In a concerning development, Microsoft has issued a warning regarding an ongoing exploitation of a known vulnerability in Outlook by a highly prolific Russian state-sponsored Advanced Persistent Threat (APT) group. APT28, also known as Forest Blizzard, Strontium, or Fancy Bear, has gained notoriety for targeting government, energy, transportation, and non-governmental organizations across the United States, Europe, and the Middle East.
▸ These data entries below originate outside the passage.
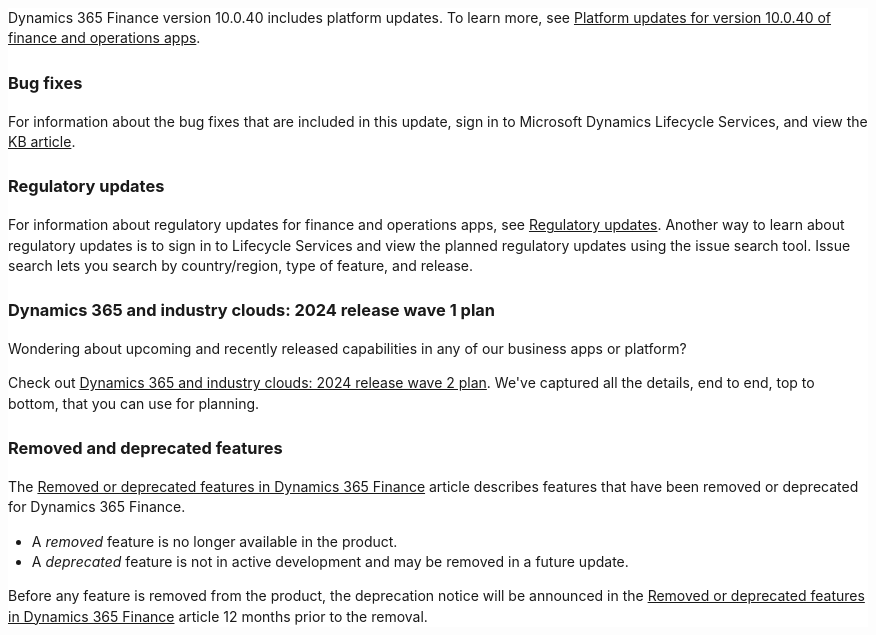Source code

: Dynamics 365 Finance version 10.0.40 includes platform updates. To learn more, see [Platform updates for version 10.0.40 of finance and operations apps](../../fin-ops-core/fin-ops/get-started/whats-new-platform-updates-10-0-40.md).

### Bug fixes

For information about the bug fixes that are included in this update, sign in to Microsoft Dynamics Lifecycle Services, and view the [KB article](https://fix.lcs.dynamics.com/Issue/Details?bugId=936136).


### Regulatory updates

For information about regulatory updates for finance and operations apps, see [Regulatory updates](../localizations/regulatory-updates.md). Another way to learn about regulatory updates is to sign in to Lifecycle Services and view the planned regulatory updates using the issue search tool. Issue search lets you search by country/region, type of feature, and release.

### Dynamics 365 and industry clouds: 2024 release wave 1 plan

Wondering about upcoming and recently released capabilities in any of our business apps or platform?

Check out [Dynamics 365 and industry clouds: 2024 release wave 2 plan](/dynamics365/release-plan/2024wave1/finance-supply-chain/dynamics365-finance). We've captured all the details, end to end, top to bottom, that you can use for planning.

### Removed and deprecated features

The [Removed or deprecated features in Dynamics 365 Finance](removed-deprecated-features-finance.md) article describes features that have been removed or deprecated for Dynamics 365 Finance.

- A *removed* feature is no longer available in the product.
- A *deprecated* feature is not in active development and may be removed in a future update.

Before any feature is removed from the product, the deprecation notice will be announced in the [Removed or deprecated features in Dynamics 365 Finance](removed-deprecated-features-finance.md) article 12 months prior to the removal.


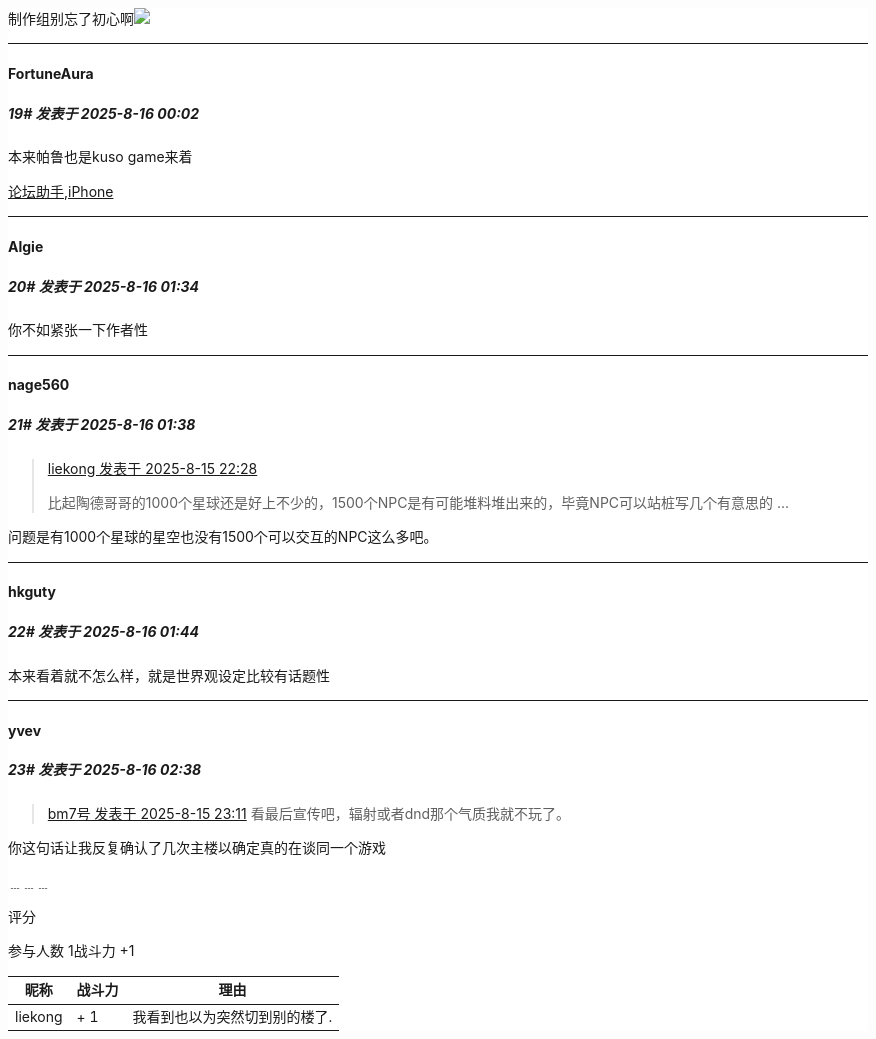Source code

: 制作组别忘了初心啊<img src="https://static.stage1st.com/image/smiley/face2017/001.png" referrerpolicy="no-referrer">

*****

####  FortuneAura  
##### 19#       发表于 2025-8-16 00:02

本来帕鲁也是kuso game来着

[论坛助手,iPhone](https://stage1st.com/2b//forum.php?mod=viewthread&amp;tid=2029836)

*****

####  Algie  
##### 20#       发表于 2025-8-16 01:34

你不如紧张一下作者性

*****

####  nage560  
##### 21#       发表于 2025-8-16 01:38

<blockquote><a href="httphttps://stage1st.com/2b/forum.php?mod=redirect&amp;goto=findpost&amp;pid=68271900&amp;ptid=2259346" target="_blank">liekong 发表于 2025-8-15 22:28</a>

比起陶德哥哥的1000个星球还是好上不少的，1500个NPC是有可能堆料堆出来的，毕竟NPC可以站桩写几个有意思的 ...</blockquote>
问题是有1000个星球的星空也没有1500个可以交互的NPC这么多吧。

*****

####  hkguty  
##### 22#       发表于 2025-8-16 01:44

本来看着就不怎么样，就是世界观设定比较有话题性

*****

####  yvev  
##### 23#       发表于 2025-8-16 02:38

<blockquote><a href="httphttps://stage1st.com/2b/forum.php?mod=redirect&amp;goto=findpost&amp;pid=68272038&amp;ptid=2259346" target="_blank">bm7号 发表于 2025-8-15 23:11</a>
看最后宣传吧，辐射或者dnd那个气质我就不玩了。</blockquote>
你这句话让我反复确认了几次主楼以确定真的在谈同一个游戏

﹍﹍﹍

评分

 参与人数 1战斗力 +1

|昵称|战斗力|理由|
|----|---|---|
| liekong| + 1|我看到也以为突然切到别的楼了.|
Vulnerability exploitation
Microsoft Defender XDR has detected suspicious activities directly linked to the exploitation of the CVE-2023-23397 vulnerability. As a result, organizations are urged to take immediate action by patching and updating their systems to mitigate this serious threat. It is imperative to note that CVE-2023-23397 was originally disclosed and addressed as a zero-day bug in Microsoft’s March 2023 Patch Tuesday update.
Method of attack
The concerning aspect of this vulnerability is the fact that an attacker can execute the exploit without any user interaction. By sending a carefully crafted email, the attacker can successfully exploit the vulnerability, granting unauthorized access to email accounts. Importantly, all supported versions of Microsoft Outlook for Windows are susceptible to this vulnerability, underscoring the need for comprehensive action to safeguard against potential breaches.
APT28 Exploitation Timeline
Perhaps even more alarming is the fact that APT28 had been effectively exploiting this vulnerability for nearly a year prior to Microsoft addressing and patching the flaw. This extended period of exploitation highlights the group’s ability to remain undetected and underscores the need for greater vigilance in the face of persistent threats. In recognition of their invaluable assistance in identifying and mitigating the techniques employed by the Russian state actor, Microsoft expressed gratitude to the Polish Cyber Command (DKWOC).
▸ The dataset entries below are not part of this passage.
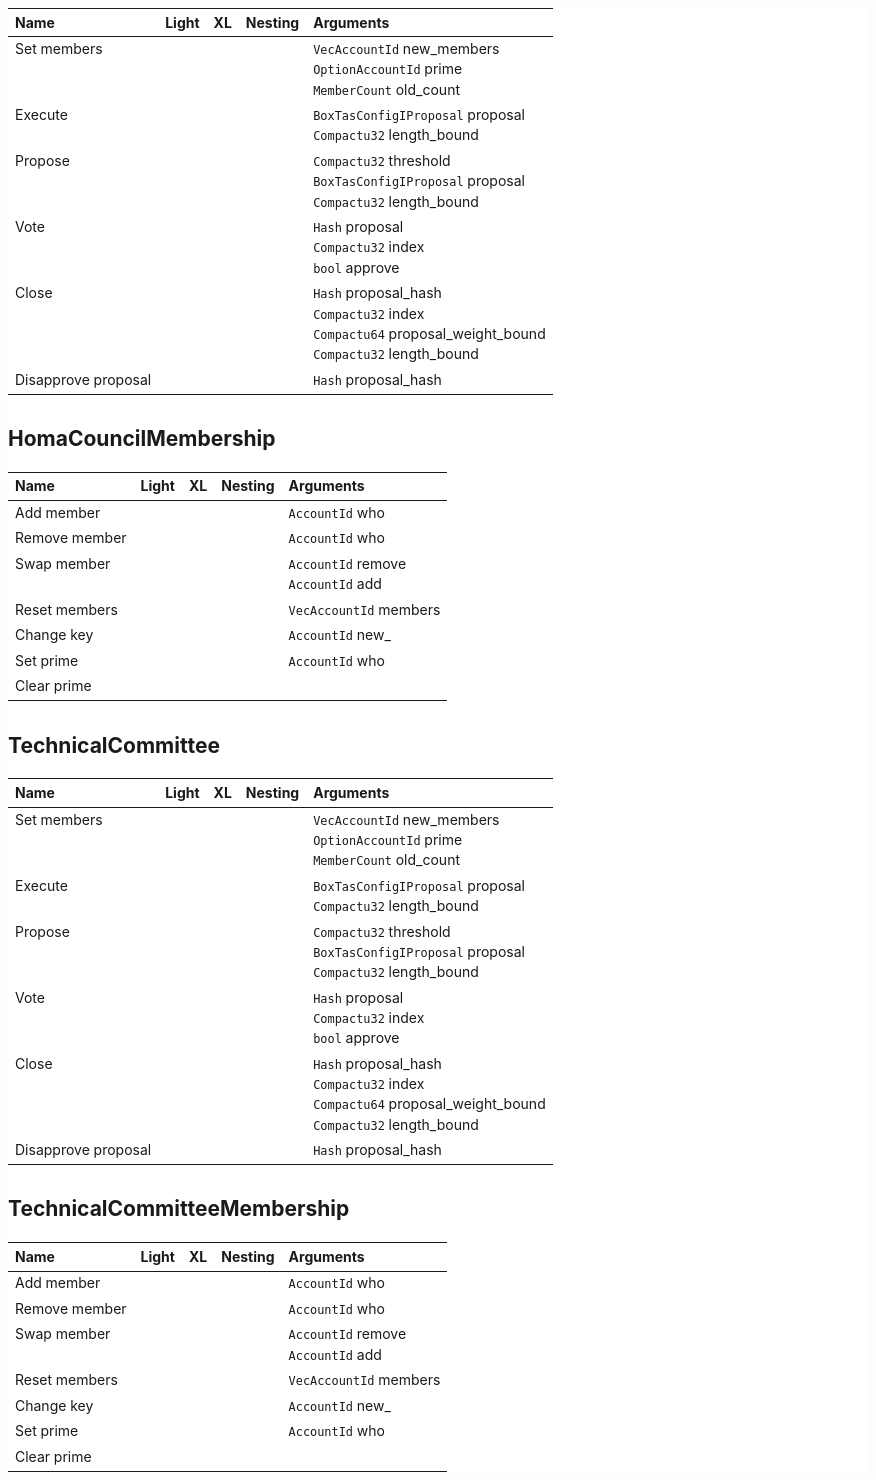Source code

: | Name        | Light | XL | Nesting | Arguments | 
| :---------- |:------------:|:--------:|:--------:|:--------|
|Set members |    |   |   | `VecAccountId` new_members <br/>`OptionAccountId` prime <br/>`MemberCount` old_count <br/> | 
|Execute |    |   |   | `BoxTasConfigIProposal` proposal <br/>`Compactu32` length_bound <br/> | 
|Propose |    |   |   | `Compactu32` threshold <br/>`BoxTasConfigIProposal` proposal <br/>`Compactu32` length_bound <br/> | 
|Vote |    |   |   | `Hash` proposal <br/>`Compactu32` index <br/>`bool` approve <br/> | 
|Close |    |   |   | `Hash` proposal_hash <br/>`Compactu32` index <br/>`Compactu64` proposal_weight_bound <br/>`Compactu32` length_bound <br/> | 
|Disapprove proposal |    |   |   | `Hash` proposal_hash <br/> | 

## HomaCouncilMembership

| Name        | Light | XL | Nesting | Arguments | 
| :---------- |:------------:|:--------:|:--------:|:--------|
|Add member |    |   |   | `AccountId` who <br/> | 
|Remove member |    |   |   | `AccountId` who <br/> | 
|Swap member |    |   |   | `AccountId` remove <br/>`AccountId` add <br/> | 
|Reset members |    |   |   | `VecAccountId` members <br/> | 
|Change key |    |   |   | `AccountId` new_ <br/> | 
|Set prime |    |   |   | `AccountId` who <br/> | 
|Clear prime |    |   |   |  | 

## TechnicalCommittee

| Name        | Light | XL | Nesting | Arguments | 
| :---------- |:------------:|:--------:|:--------:|:--------|
|Set members |    |   |   | `VecAccountId` new_members <br/>`OptionAccountId` prime <br/>`MemberCount` old_count <br/> | 
|Execute |    |   |   | `BoxTasConfigIProposal` proposal <br/>`Compactu32` length_bound <br/> | 
|Propose |    |   |   | `Compactu32` threshold <br/>`BoxTasConfigIProposal` proposal <br/>`Compactu32` length_bound <br/> | 
|Vote |    |   |   | `Hash` proposal <br/>`Compactu32` index <br/>`bool` approve <br/> | 
|Close |    |   |   | `Hash` proposal_hash <br/>`Compactu32` index <br/>`Compactu64` proposal_weight_bound <br/>`Compactu32` length_bound <br/> | 
|Disapprove proposal |    |   |   | `Hash` proposal_hash <br/> | 

## TechnicalCommitteeMembership

| Name        | Light | XL | Nesting | Arguments | 
| :---------- |:------------:|:--------:|:--------:|:--------|
|Add member |    |   |   | `AccountId` who <br/> | 
|Remove member |    |   |   | `AccountId` who <br/> | 
|Swap member |    |   |   | `AccountId` remove <br/>`AccountId` add <br/> | 
|Reset members |    |   |   | `VecAccountId` members <br/> | 
|Change key |    |   |   | `AccountId` new_ <br/> | 
|Set prime |    |   |   | `AccountId` who <br/> | 
|Clear prime |    |   |   |  |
Active Exploitation of Other Vulnerabilities
Microsoft has also raised concerns about the potential exploitation of other publicly known vulnerabilities by APT28. Specifically, they have highlighted the possibility of the group targeting the CVE-2023-38831 and CVE-2021-40444 vulnerabilities. Details regarding the extent and nature of exploitation are yet to be fully revealed, but organizations are urged to take these potential threats seriously and ensure necessary security measures are in place.
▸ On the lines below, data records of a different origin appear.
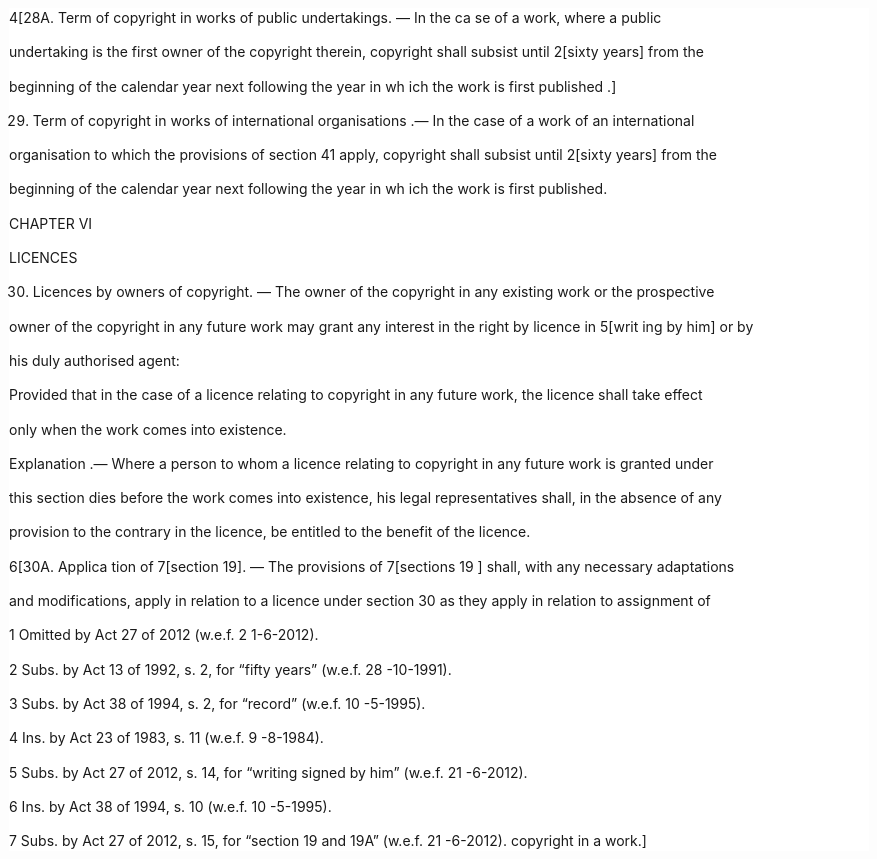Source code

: 4[28A. Term of copyright in works of public undertakings. — In the ca se of a work, where a public  

undertaking is the first owner of the copyright therein, copyright shall subsist until 2[sixty years] from the 

beginning of the calendar year next following the year in wh ich the work is first published .] 

29. Term of copyright in works of international organisations .— In the case of a work of an international 

organisation to which the provisions of section 41 apply, copyright shall subsist until 2[sixty years] from the 

beginning of the calendar year next following the year in wh ich the work is first published.  

CHAPTER VI  

LICENCES  

30. Licences by owners of copyright. — The owner of the copyright in any existing work or the prospective 

owner of the copyright in any future work may grant any interest in the right by licence in 5[writ ing by him] or by 

his duly authorised agent:  

Provided that in the case of a licence relating to copyright in any future work, the licence shall take effect 

only when the work comes into existence.  

Explanation .— Where a person to whom a licence relating to copyright in any future work is granted under 

this section dies before the work comes into existence, his legal representatives shall, in the absence of any 

provision to the contrary in the licence, be entitled to the benefit of the licence.  

6[30A. Applica tion of 7[section 19]. — The provisions of 7[sections 19 ] shall, with any necessary adaptations 

and modifications, apply in relation to a licence under section 30 as they apply in relation to assignment of 

                                                      

1 Omitted by Act 27 of 2012 (w.e.f. 2 1-6-2012).  

2 Subs. by Act 13 of 1992, s. 2, for “fifty years” (w.e.f. 28 -10-1991).  

3 Subs. by Act 38 of 1994, s. 2, for “record” (w.e.f. 10 -5-1995).  

4 Ins. by Act 23 of 1983, s. 11 (w.e.f. 9 -8-1984).  

5 Subs. by Act 27 of 2012, s. 14, for “writing signed by  him” (w.e.f. 21 -6-2012).  

6 Ins. by Act 38 of 1994, s. 10 (w.e.f. 10 -5-1995).  

7 Subs. by Act 27 of 2012, s. 15, for “section 19 and 19A” (w.e.f. 21 -6-2012).  copyright in a work.]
The active exploitation of a known vulnerability in Outlook by the Russian state-sponsored APT group APT28 serves as a stark reminder of the persistent and evolving nature of cyber threats. Microsoft’s warning highlights the urgent need for organizations to prioritize patching and updating their systems promptly to prevent unauthorized access and potential data breaches. By doing so, they can significantly reduce their risk exposure and fortify their defenses against a wide range of adversaries. The heightened awareness regarding APT28’s activities across the United States, Europe, and the Middle East should serve as a call to action for enhanced cybersecurity measures, code reviews, and continuous monitoring to effectively thwart these sophisticated threats and safeguard critical infrastructure.